----- Texte à lire
Riccardo Muti qui a conduit les plus grandes phalanges internationales a toujours gardé une affection particulière pour l'Orchestre national de France qu'il revient régulièrement diriger. S'il a parfois surpris par des programmes qui trahissent son goût pour les œuvres peu fréquentées de Strauss ou de Scriabine, il n'est jamais aussi incontestable que lorsqu'il revient à son cœur de répertoire qui est aussi son répertoire de cœur où Verdi demeure incontournable, et son Requiem en particulier.
A quatre-vingt-trois ans, le grand chef porte toujours beau, droit comme un i, en frac comme les membres masculins de l'orchestre, et dirige debout le vaste chef d'œuvre. Voir diriger Riccardo Muti est un peu comme prendre une leçon d'orchestre : la battue de la main droite a la clarté de l'évidence et une lisibilité parfaite tandis que la main gauche suggère ou impose les nuances avec une expressivité saisissante. Et l'on imagine (puisque le chœur a pris place sur les gradins au dessus de l'orchestre, sans spectateurs face au chef) sans peine le regard du maestro auquel rien n'échappe en voyant comment l'orchestre a les yeux rivés sur lui.
----------
----- Données fournies
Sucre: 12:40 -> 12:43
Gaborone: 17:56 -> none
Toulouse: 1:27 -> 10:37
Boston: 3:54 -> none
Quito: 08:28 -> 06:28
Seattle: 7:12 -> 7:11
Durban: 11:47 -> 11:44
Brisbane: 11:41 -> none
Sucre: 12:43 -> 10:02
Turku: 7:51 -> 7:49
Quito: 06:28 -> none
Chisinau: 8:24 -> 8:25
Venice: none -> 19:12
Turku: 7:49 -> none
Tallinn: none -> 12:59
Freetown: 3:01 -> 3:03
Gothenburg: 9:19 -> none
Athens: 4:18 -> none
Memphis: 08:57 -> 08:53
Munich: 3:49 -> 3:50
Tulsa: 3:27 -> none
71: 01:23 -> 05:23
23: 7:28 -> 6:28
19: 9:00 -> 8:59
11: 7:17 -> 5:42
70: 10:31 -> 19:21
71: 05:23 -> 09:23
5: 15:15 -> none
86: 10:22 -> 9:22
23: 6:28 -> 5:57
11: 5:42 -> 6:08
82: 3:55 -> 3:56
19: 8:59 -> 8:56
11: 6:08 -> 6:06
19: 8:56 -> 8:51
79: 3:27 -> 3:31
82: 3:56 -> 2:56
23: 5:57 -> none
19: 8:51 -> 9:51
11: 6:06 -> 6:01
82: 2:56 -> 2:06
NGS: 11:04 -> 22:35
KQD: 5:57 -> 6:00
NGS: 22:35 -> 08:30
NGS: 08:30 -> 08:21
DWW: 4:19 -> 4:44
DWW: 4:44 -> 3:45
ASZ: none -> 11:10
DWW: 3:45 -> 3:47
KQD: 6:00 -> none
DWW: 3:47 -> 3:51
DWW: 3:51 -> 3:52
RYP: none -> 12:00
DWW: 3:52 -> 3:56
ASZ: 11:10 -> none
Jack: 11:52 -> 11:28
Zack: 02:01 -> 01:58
----------
## Travail demandé
**1)** Répondez brièvement aux questions suivantes d'après le texte sur Riccardo Muti.
(a) Quel orchestre le chef revient-il régulièrement diriger ?
(b) Quel âge a-t-il ?
(c) Où le chœur a-t-il pris place ?
**2)** Recopiez sans rien modifier le passage du texte sur Riccardo Muti qui commence à « A quatre-vingt-trois ans, le » et se termine à « rivés sur lui. ».

## Corrigé complet
**1)**
(a) L'Orchestre national de France.
(b) Quatre-vingt-trois ans.
(c) Sur les gradins au-dessus de l'orchestre.

**2)**
A quatre-vingt-trois ans, le grand chef porte toujours beau, droit comme un i, en frac comme les membres masculins de l'orchestre, et dirige debout le vaste chef d'œuvre. Voir diriger Riccardo Muti est un peu comme prendre une leçon d'orchestre : la battue de la main droite a la clarté de l'évidence et une lisibilité parfaite tandis que la main gauche suggère ou impose les nuances avec une expressivité saisissante. Et l'on imagine (puisque le chœur a pris place sur les gradins au dessus de l'orchestre, sans spectateurs face au chef) sans peine le regard du maestro auquel rien n'échappe en voyant comment l'orchestre a les yeux rivés sur lui.